> _Task description_:
Only the lines with "шоколаде" in them need to be copied from the listing.
+++ Data shown
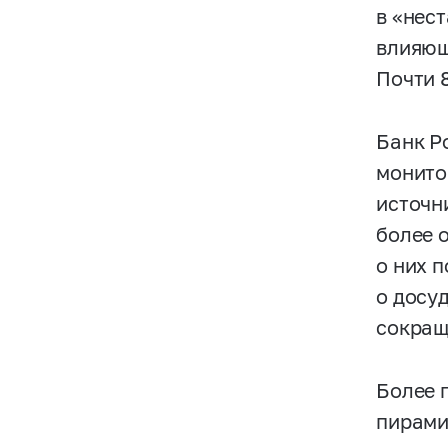
в «нес
влияющ
Почти 
Банк Р
монито
источн
более 
о них п
о досу
сокращ
Более 
пирами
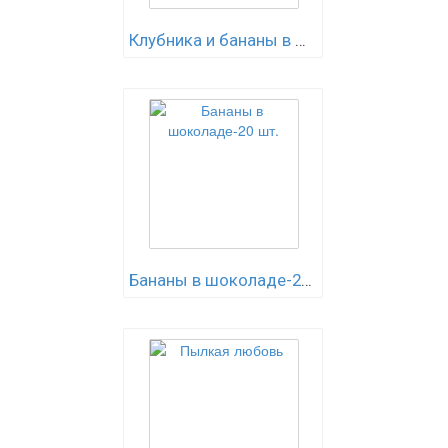
Клубника и бананы в шоколаде
Бананы в шоколаде-20 шт.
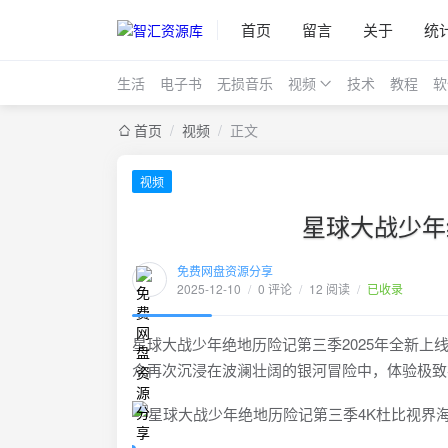
首页
留言
关于
统
生活
电子书
无损音乐
视频
技术
教程
软
首页
/
视频
/
正文
视频
星球大战少年
免费网盘资源分享
2025-12-10
/
0 评论
/
12 阅读
/
已收录
星球大战少年绝地历险记第三季2025年全新上线
众再次沉浸在波澜壮阔的银河冒险中，体验极致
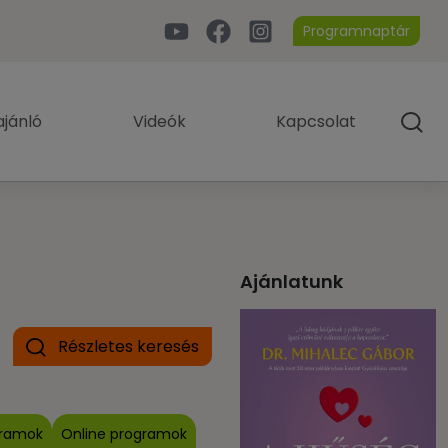
Programnaptár
jánló
Videók
Kapcsolat
Ajánlatunk
Részletes keresés
gramok
Online programok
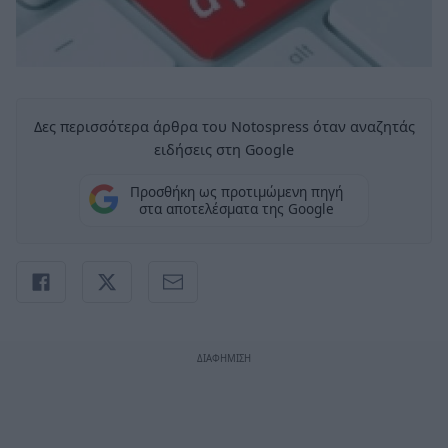
Δες περισσότερα άρθρα του Notospress όταν αναζητάς
ειδήσεις στη Google
Προσθήκη ως προτιμώμενη πηγή
στα αποτελέσματα της Google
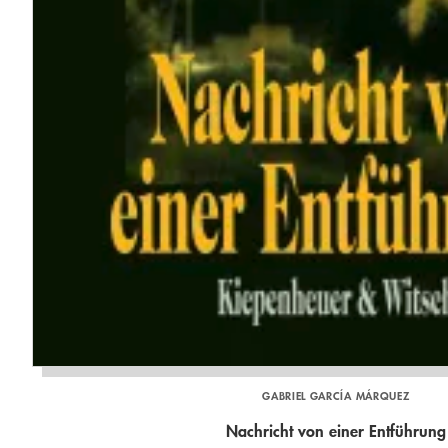
GABRIEL GARCÍA MÁRQUEZ
Nachricht von einer Entführung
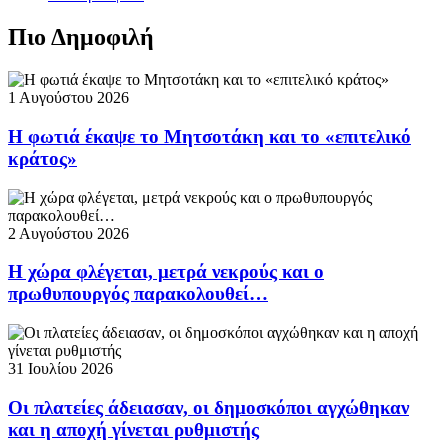
Πιο Δημοφιλή
1 Αυγούστου 2026
Η φωτιά έκαψε το Μητσοτάκη και το «επιτελικό
κράτος»
2 Αυγούστου 2026
Η χώρα φλέγεται, μετρά νεκρούς και ο
πρωθυπουργός παρακολουθεί…
31 Ιουλίου 2026
Οι πλατείες άδειασαν, οι δημοσκόποι αγχώθηκαν
και η αποχή γίνεται ρυθμιστής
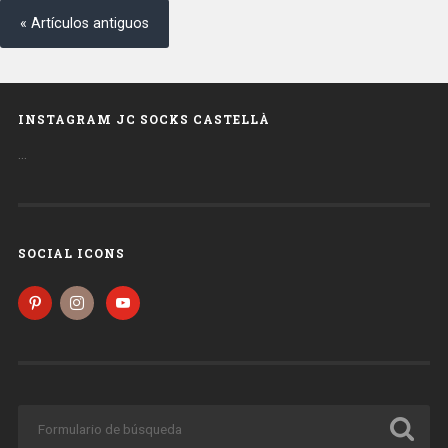
« Artículos antiguos
INSTAGRAM JC SOCKS CASTELLÀ
…
SOCIAL ICONS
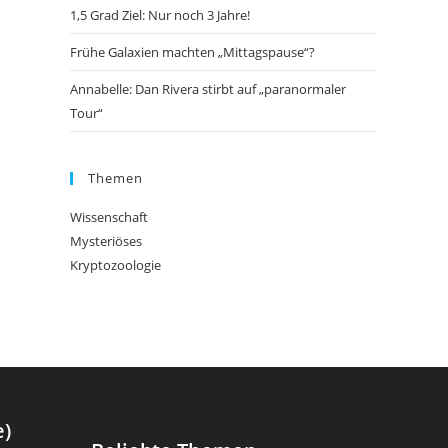
1,5 Grad Ziel: Nur noch 3 Jahre!
Frühe Galaxien machten „Mittagspause“?
Annabelle: Dan Rivera stirbt auf „paranormaler
Tour“
Themen
Wissenschaft
Mysteriöses
Kryptozoologie
e)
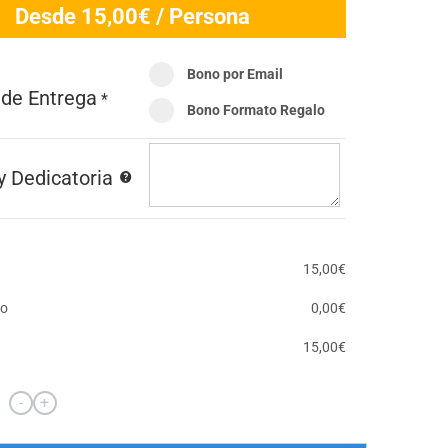
Desde
15,00
€
/ Persona
kayak: Bautismo en kayak
Bono por Email
ara escolares
de Entrega
*
ayak, una ruta divulgativa
Bono Formato Regalo
 Dedicatoria
ios en A Illa de Arousa
15,00
€
a auga
to
0,00
€
15,00
€
 de A Illa de Arousa
-
+
Regala
Alquiler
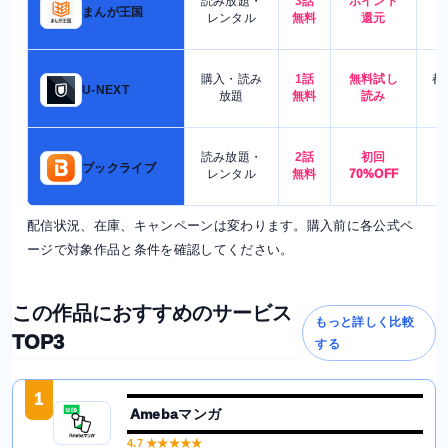
読み放題・
3話
ポイント
4
まんが王国
レンタル
無料
還元
購入・読み
1話
無料試し
都
U-NEXT
放題
無料
読み
読み放題・
2話
初回
7
ブックライブ
レンタル
無料
70%OFF
配信状況、在庫、キャンペーンは変わります。購入前に各公式ペ
ージで対象作品と条件を確認してください。
この作品におすすめのサービス
もっと詳しく比較
TOP3
する
1
Amebaマンガ
4.7
★★★★★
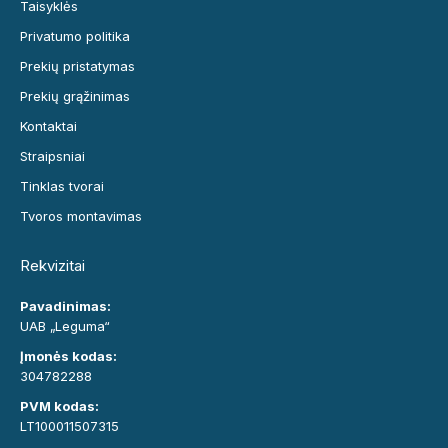
Taisyklės
Privatumo politika
Prekių pristatymas
Prekių grąžinimas
Kontaktai
Straipsniai
Tinklas tvorai
Tvoros montavimas
Rekvizitai
Pavadinimas:
UAB „Leguma“
Įmonės kodas:
304782288
PVM kodas:
LT100011507315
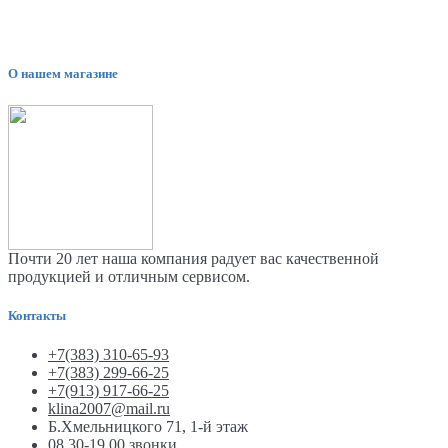
О нашем магазине
Почти 20 лет наша компания радует вас качественной
продукцией и отличным сервисом.
Контакты
+7(383) 310-65-93
+7(383) 299-66-25
+7(913) 917-66-25
klina2007@mail.ru
Б.Хмельницкого 71, 1-й этаж
08.30-19.00 звонки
++++++
> _Reply to the exercise_:
Клубника и бананы в шоколаде
Бананы в шоколаде-20 шт.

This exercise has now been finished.